Paul
Goble
Staunton, April 19 – Despite having
achieved so many of his goals with the Geneva Accords on Ukraine, few doubt
that Vladimir Putin will violate them and push even further into that country,
using surrogates to allow him deniability for a time and then the Russian
military openly when he decides the time is right, according to Aleksey
Shiropayev.
Consequently, the Russian
regionalist argues in a new blog post, “Ukraine must prepare itself for further
war” because Putin won’t give up that which “already in essence is in his hands”
and because the balance of forces in south-eastern Ukraine is already running
in his favor in the view of people there (shiropaev.livejournal.com/439570.html).
On the one hand, Moscow can be counted
on to continue to deny it has any relationship
with the secessionist groups and especially with their more outrageous actions –
such as the reported pogrom directed against Roma community in Slavyansk – and to
blame the Ukrainians for any problems (lb.ua/news/2014/04/19/ 263761_slavyanske_nachalis_ pogromi_tsigan.html).
The
Russian government indeed may even declare that such things highlight the
weakness of the Ukrainian authorities and argue that it can suppress them only
by putting its own forces on the ground, thereby further exploiting the disorders
that it has provoked and sponsored if not in some cases created out of whole
cloth.
And on the other, Shiropayev
suggests, it will have the time and cover to do so because the other
signatories to the Geneva Accords – especially the US and the EU – won’t want
to complain too vigorously lest they call attention to how much they gave
up.
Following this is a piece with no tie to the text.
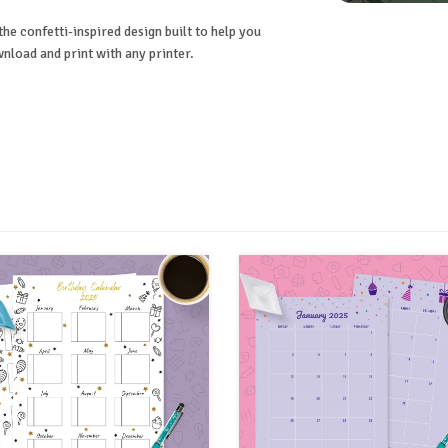
he confetti-inspired design built to help you
nload and print with any printer.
Complaints by Kyiv, also implicated,
in the accords will simply be dismissed by many as nothing new.
At some point, the Russian analyst
says, Putin will send in the Russian military openly, along the following directions:
toward Luhansk and Donetsk with a breakout at Slavyansk and dKramatorsk and
toard Mariupol with a breakout via Beryansk toward Militopol. That will give Moscow control of the railway
and highway connecting Crimea and central Russia.
Moreover, Shiropayev says, such
lines o attack will leave the entire Zaporozhy district “under the control of the
aggressor.” That Putin is thinking in
exactly these terms, he suggests, is shown by the appearance there yesterday of
buses of “Putin tourists,” the term Ukrainians use to designate Russians who
come to fight in Ukraine (unian.net/politics/909258-turistyi-putina-edut-v-zaporojskuyu-oblast.html).
The next phase of this open
invasion, he says, will be to send Russian military units to Herson, Mykolayev
and Odessa, with a breakout to Transdniestria, from which an attack can be
launched against Western Ukraine and cut it off from the center of the
country. In all these places, Russian
special forces have already been involved in seizures and attempted seizures of
government institutions (niknews.mk.ua/2014/04/16/shturmom-nikolaevskoj-oblgosadministratsii-rukovodil-ofitser-rossijskogo-gru/).